CB2 and peripheral inflammatory response in stroke

This dataset comprises the findings obtained in the study aimed at delineating the innate immune response in ischemic stroke patients. The attention was focused on CB2 receptors expression on circulating monocyte subtypes as putative therapeutic target in ischemic stroke and potential regulation by miR-655 expression.

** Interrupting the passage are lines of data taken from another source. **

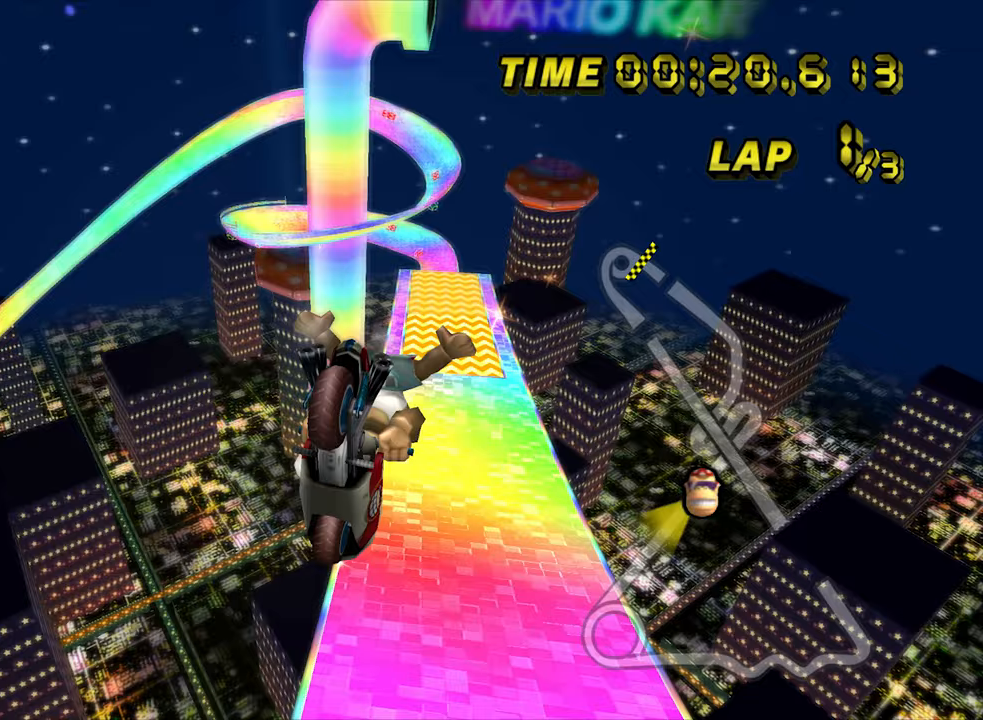
{"buttons": ["A", "R1"], "left_stick": "up", "events": []}
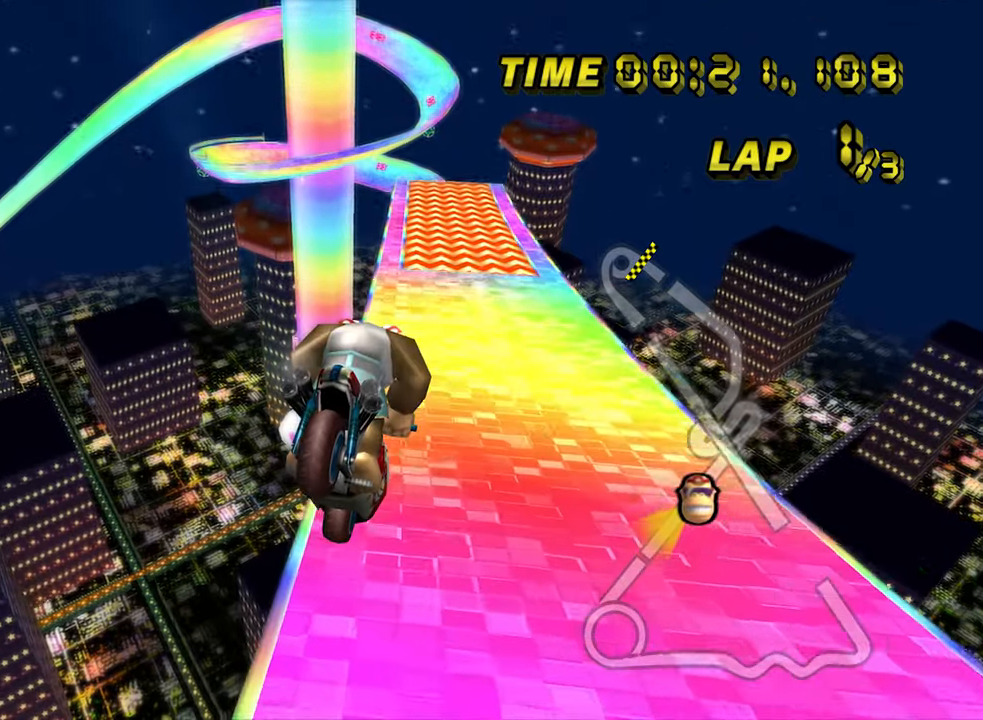
{"buttons": ["A"], "left_stick": "center", "events": [[367, "R1", "up"], [450, "left_stick", "center"]]}
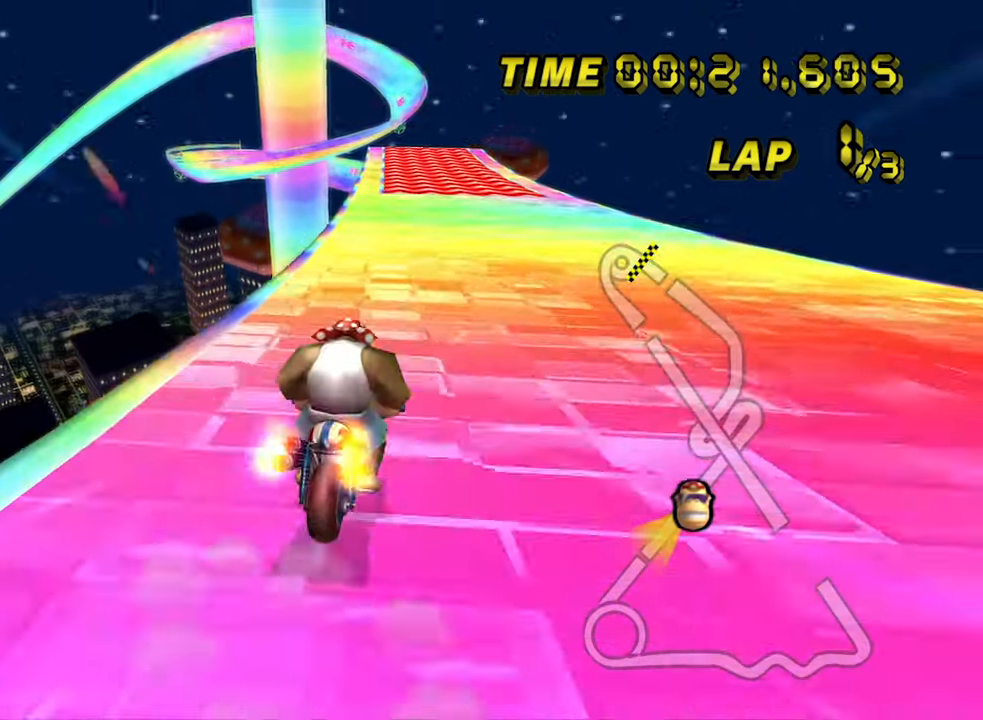
{"buttons": ["A"], "left_stick": "left", "events": [[233, "left_stick", "left"]]}
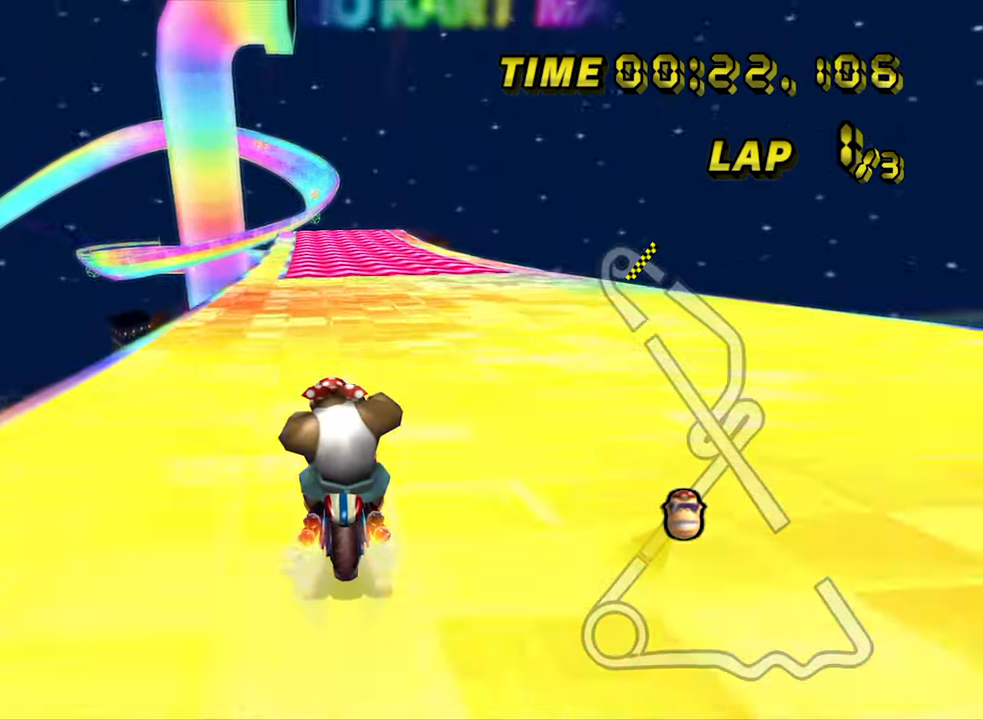
{"buttons": ["A"], "left_stick": "center", "events": [[50, "L1", "down"], [100, "L1", "up"], [383, "left_stick", "center"]]}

In particular, we achieved in healthy control subjects and ischemic patients at 24 and 48 hours after stroke the following evaluations: 1) CB2 and miR-655 gene expression in total monocytes were assayed by rt-PCR. All samples were assayed in triplicate and gene expression levels were calculated according to 2−∆∆Ct = 2− (∆Ct gene − ∆Ct housekeeping gene) formula by using Ct (cycle threshold) values. 2) CB2 protein expression in total peripheral blood monocytes (CD14++ and CD16+) expressed as percentage of total acquired events by cytofluorimetric analysis. 3) cytofluorimetric analysis of the three monocyte subtypes (CD14++/CD16- classical, CD14++/CD16+ intermediate and CD14+/CD16+ non-classical) expressed as percentage of total acquired events. 4) correlation between the percentage of CB2/CD16+ events and stroke severity at admission. The potential beneficial functions of CD16+ intermediate and nonclassical monocytes in stroke and the elevated expression of CB2 receptor in these subsets strongly suggest that CB2 receptor agonists can be exploited for the treatment of ischemic stroke patients.